Les nouvelles guerres commerciales n’ont pas encore atteint la capacité de capital de la Chine. Des réserves allant jusqu’à 3 milliards de dollars permettront d’isoler l’économie chinoise de la première phase des droits de douane américains. La croissance de la Chine de 6,5% par an est une chose que de nombreux pays occidentaux envient. Largesse vers l’Afrique devrait continuer.

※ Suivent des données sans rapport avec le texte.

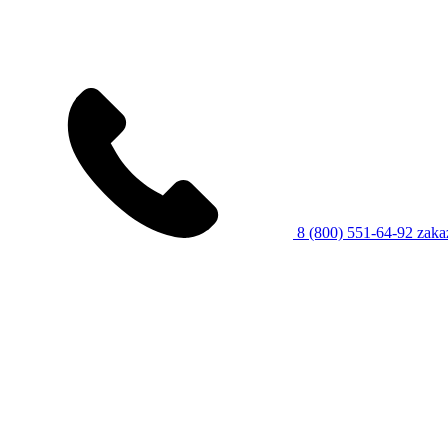
8 (800) 551-64-92
zaka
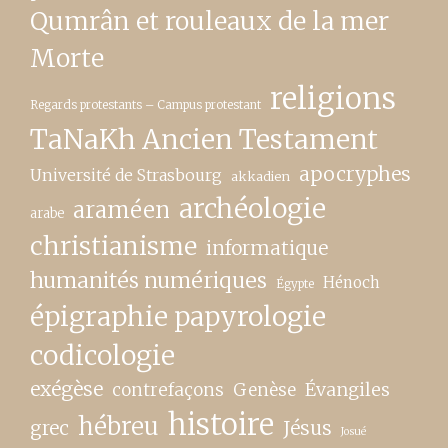
Qumrân et rouleaux de la mer
Morte
religions
Regards protestants – Campus protestant
TaNaKh Ancien Testament
apocryphes
Université de Strasbourg
akkadien
archéologie
araméen
arabe
christianisme
informatique
humanités numériques
Hénoch
Égypte
épigraphie papyrologie
codicologie
exégèse
contrefaçons
Genèse
Évangiles
histoire
hébreu
grec
Jésus
Josué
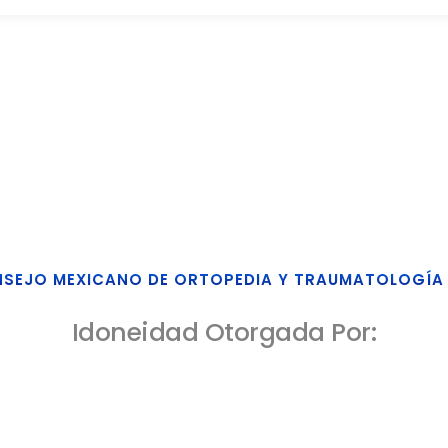
SEJO MEXICANO DE ORTOPEDIA Y TRAUMATOLOGÍA 
Idoneidad Otorgada Por:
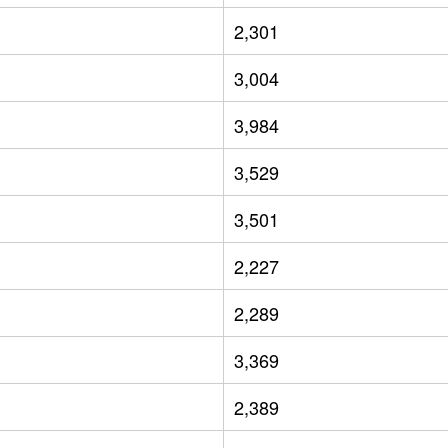
2,301
3,004
3,984
3,529
3,501
2,227
2,289
3,369
2,389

Bien que le Forum sur la coopération sino-africaine de septembre ait vu les promesses habituelles de liquidités de Pékin, le président du Zimbabwe, Emmerson Mnangagwa, a été déçu de n’avoir pas réussi à obtenir un soutien budgétaire. Beijing, semblait-il, souhaitait des preuves d’une probité fiscale plus stricte.
Et le déséquilibre commercial entre les deux continents reste frappant. Les matières premières vont de l’Afrique à la Chine. Les fabricants bon marché vont dans l’autre sens. Les failles fondamentales de cette relation ne peuvent être corrigées que par l’augmentation du nombre de produits manufacturés africains. Sinon, les matières premières seront tout ce que l’Afrique a à offrir.

Il n’y a pas que la Chine qui n’a pas encouragé l’industrie manufacturière africaine. L’insistance des États-Unis sur l’envoi de vêtements de seconde main en Afrique est considérée à Kigali comme un frein à l’industrie textile rwandaise. Malgré cette querelle autour des textiles, les décideurs américains ont réagi tardivement à la montée et à la montée en puissance du commerce sino-africain. La loi relative à une meilleure utilisation des investissements menant au développement, soumise au Congrès, créera la Société américaine de financement du développement international (USID): une institution qui ressemble beaucoup à celle de la Chine.

Les dirigeants africains ont voté avec leurs avions à réaction présidentiels cette année, se rendant au sommet Chine-Afrique à Beijing en nombre beaucoup plus élevé que ceux qui ont assisté à l’Assemblée générale des Nations Unies quelques semaines plus tard. Cela a poussé l’UE à élaborer une nouvelle stratégie pour l’Afrique en octobre.

Les différents États membres ont suivi leurs propres priorités. Le pacte allemand avec l’Afrique permet aux entreprises européennes de réussir sur le continent africain. Des entreprises comme Nestlé réalisent des bénéfices en vendant leurs produits dans des tailles miniatures «abordables» – une technique également utilisée par les chaînes de supermarchés sud-africaines pour attirer les clients des townships.

Le dit plan Marshall pour l’Afrique de l’Allemagne a pour objectif déclaré de créer des chaînes de production: d’encourager la fabrication et de diversifier les économies nationales. Dans le secteur agro-industriel, par exemple, l’achat en masse de terres, le marché du travail mal réglementé et la marginalisation des jeunes à la recherche d’un avenir meilleur donnent l’image d’une exploitation apparemment «responsable», mais d’une exploitation tout de même. La «lutte contre la faim», utilisée comme rubrique, devient le point d’entrée du secteur agroalimentaire.

Les négociations de l’Europe avec les États africains sur la migration sont au centre des projets de l’Europe. Les nouveaux accords sont fondés sur l’amélioration du niveau de vie. C’est un projet formidable qui nécessite la création de 18 millions de nouveaux emplois d’ici 2035 et des dépenses d’environ 75 milliards de dollars par an en infrastructures. Rien de tout cela ne va automatiquement contraindre une population à passer à 2,5 milliards d’ici 2050.

Où les décideurs africains devraient-ils regarder? Il y a beaucoup de nouveaux joueurs dans le jeu de l’Afrique. La Turquie a lancé des vols commerciaux en Somalie, une initiative audacieuse. Il a ouvert plus d’une douzaine de nouvelles ambassades en Afrique au cours des dix dernières années et se mêle à la politique de la Corne de l’Afrique. Pour l’instant, il est difficile de savoir si l’intérêt de la Turquie ira au-delà de voir l’Afrique comme une périphérie de la Méditerranée et du Moyen-Orient du nouveau rêve « ottoman » du président Recep Tayyip Erdoğan.

Pour les décideurs africains, le rôle croissant de la Turquie est un autre élément important sur un échiquier encombré. Dans ce qui ressemble à une ruée du XXIe siècle pour l’Afrique, affronter une autre équipe mettra à rude épreuve l’ingéniosité des diplomates du continent.